Research Scientist and Technical Lead, Meta Platforms

[Short Bio]

HOME
JOB OPPORTUNITIES
PUBLICATIONS

About Me

Dr. Pavan Balaji is a Distinguished Research Scientist at Meta’s Superintelligence Laboratory (MSL), where he serves as the overall technical lead for AI communication libraries for GPUs and Meta’s internal silicon. His work includes key initiatives such as NCCLX and Torchcomms, which serve as core infrastructure for Meta’s AI workloads. Additionally, he has contributed to Meta’s largest GPU supercomputers, including the Grand Teton and Catalina systems. These 100K+ GPU platforms form the backbone for Meta’s AI training and serving infrastructure across Generative AI models (Muse Spark, Llama), Instagram, Facebook Ads, and Reels.

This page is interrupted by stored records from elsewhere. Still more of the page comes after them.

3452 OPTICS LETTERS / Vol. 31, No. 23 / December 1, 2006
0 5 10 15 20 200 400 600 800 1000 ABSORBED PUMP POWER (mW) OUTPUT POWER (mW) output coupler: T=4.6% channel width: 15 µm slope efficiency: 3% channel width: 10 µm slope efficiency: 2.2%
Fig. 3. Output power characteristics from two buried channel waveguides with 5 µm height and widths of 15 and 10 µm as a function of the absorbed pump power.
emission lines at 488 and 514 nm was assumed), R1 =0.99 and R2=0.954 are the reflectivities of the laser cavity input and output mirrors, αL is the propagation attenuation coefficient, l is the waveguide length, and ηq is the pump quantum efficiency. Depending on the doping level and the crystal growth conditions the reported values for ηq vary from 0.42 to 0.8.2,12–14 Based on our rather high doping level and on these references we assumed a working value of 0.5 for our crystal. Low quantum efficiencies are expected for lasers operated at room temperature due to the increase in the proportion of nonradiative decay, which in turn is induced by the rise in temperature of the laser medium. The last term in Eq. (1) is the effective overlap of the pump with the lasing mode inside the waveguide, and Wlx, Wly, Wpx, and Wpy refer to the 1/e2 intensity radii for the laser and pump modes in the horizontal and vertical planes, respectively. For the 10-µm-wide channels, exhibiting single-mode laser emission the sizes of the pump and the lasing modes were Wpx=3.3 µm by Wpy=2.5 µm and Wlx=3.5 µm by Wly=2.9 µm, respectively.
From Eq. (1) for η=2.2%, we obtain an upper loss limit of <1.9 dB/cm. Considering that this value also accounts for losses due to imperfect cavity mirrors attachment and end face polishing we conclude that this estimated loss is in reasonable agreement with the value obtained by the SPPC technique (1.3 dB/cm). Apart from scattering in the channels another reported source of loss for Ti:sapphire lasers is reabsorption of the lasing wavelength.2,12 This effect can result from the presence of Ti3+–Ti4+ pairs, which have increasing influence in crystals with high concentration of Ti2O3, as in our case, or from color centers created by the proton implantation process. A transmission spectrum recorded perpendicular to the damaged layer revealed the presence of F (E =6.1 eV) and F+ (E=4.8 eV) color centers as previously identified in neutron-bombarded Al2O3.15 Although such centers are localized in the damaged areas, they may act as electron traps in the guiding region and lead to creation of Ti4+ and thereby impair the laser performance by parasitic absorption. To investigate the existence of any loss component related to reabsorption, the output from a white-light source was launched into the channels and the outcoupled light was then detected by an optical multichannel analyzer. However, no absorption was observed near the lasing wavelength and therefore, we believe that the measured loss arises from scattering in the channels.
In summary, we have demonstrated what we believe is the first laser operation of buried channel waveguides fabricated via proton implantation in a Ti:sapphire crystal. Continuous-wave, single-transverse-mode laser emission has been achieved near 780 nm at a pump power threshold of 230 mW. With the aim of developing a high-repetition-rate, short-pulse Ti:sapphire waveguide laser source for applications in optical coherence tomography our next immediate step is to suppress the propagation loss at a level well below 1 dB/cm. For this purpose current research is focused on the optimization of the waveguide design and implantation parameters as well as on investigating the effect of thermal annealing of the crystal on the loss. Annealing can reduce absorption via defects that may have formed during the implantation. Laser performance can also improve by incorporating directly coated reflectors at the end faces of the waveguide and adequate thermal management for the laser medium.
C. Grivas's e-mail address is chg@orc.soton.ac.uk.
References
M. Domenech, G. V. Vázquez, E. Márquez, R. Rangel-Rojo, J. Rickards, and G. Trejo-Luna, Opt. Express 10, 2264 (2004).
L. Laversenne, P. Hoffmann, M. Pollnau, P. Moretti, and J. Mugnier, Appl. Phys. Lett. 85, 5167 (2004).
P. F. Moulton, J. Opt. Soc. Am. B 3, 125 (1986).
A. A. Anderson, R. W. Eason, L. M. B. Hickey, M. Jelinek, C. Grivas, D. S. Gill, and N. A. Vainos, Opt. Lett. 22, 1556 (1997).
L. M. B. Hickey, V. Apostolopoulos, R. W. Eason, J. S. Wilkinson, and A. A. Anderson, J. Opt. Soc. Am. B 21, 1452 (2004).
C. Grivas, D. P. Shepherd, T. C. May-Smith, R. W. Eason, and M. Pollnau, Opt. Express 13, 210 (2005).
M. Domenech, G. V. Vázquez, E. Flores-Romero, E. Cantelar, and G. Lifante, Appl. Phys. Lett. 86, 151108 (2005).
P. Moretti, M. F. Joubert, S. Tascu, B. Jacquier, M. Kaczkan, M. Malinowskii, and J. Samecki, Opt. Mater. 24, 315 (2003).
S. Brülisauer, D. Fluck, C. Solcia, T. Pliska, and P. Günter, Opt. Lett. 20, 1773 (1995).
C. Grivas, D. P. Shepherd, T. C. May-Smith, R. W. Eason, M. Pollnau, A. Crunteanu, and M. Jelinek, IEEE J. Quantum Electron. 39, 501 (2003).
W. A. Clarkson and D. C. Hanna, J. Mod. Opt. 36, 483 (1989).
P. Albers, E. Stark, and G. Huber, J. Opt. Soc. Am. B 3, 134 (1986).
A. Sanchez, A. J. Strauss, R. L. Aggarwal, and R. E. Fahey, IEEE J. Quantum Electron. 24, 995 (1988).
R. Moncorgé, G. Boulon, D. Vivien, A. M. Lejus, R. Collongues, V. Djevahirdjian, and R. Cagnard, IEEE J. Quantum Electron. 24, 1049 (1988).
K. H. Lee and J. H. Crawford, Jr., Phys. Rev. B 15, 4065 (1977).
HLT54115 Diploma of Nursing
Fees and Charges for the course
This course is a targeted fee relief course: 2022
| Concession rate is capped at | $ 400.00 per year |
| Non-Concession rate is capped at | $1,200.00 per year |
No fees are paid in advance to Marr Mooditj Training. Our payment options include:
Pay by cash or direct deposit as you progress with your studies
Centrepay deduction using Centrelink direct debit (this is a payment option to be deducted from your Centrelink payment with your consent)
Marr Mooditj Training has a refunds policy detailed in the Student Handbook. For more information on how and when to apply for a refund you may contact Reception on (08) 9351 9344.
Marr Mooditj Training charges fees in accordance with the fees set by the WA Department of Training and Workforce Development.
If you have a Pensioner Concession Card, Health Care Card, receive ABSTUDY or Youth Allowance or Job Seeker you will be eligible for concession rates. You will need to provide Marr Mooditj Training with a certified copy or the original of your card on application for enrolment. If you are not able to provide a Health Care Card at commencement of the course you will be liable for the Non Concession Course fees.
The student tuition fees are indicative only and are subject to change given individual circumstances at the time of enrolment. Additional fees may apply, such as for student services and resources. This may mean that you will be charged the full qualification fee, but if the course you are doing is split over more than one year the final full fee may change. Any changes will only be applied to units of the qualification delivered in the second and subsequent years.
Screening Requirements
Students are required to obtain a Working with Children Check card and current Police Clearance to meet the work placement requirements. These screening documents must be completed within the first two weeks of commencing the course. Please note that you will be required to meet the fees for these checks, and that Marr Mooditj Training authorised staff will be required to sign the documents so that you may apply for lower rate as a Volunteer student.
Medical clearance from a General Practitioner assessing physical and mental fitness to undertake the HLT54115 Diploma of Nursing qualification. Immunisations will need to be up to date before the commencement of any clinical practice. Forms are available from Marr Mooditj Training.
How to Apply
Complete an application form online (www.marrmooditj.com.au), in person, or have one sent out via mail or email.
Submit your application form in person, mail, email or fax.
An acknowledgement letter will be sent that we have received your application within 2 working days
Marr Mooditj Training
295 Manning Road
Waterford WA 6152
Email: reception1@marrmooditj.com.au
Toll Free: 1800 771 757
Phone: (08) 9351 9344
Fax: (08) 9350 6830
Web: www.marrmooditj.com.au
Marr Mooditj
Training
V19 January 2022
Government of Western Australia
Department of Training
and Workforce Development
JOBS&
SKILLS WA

Before joining Meta, Dr. Balaji held appointments as a Senior computer Scientist and Group Lead at the Argonne National Laboratory and as an Institute Fellow of the Northwestern-Argonne Institute of Science and Engineering at Northwestern University. He contributed to the design and software implementation of a number of projects on communication runtime systems (MPI, UCX), threading models (lightweight threads such as Argobots, OpenMP), and heterogeneous memory systems. Particularly noteworthy are the MPICH project (used by thousands of supercomputers around the world, including the three US Exascale supercomputers — Aurora, Frontier, and El Capitan), the UCX project (R&D100 award winner in 2019), and the Argobots project (R&D100 award finalist in 2020, and a driving piece of software for numerous supercomputers and commercial products such as Intel DAOS).

Dr. Balaji has held several other leadership roles in the community serving on the board of directors or advisory board for numerous domestic and International projects, including UCX (US), Cilkplus (US), EPEEC (Europe), and Exascale Technologies (China). He has also served on the organizing committee for numerous high-profile conferences and journals including IEEE/ACM SC (technical program chair), IEEE Cluster (general co-chair), IEEE/ACM CCGrid (general co-chair, program chair), and IEEE TPDS (associate editor-in-chief).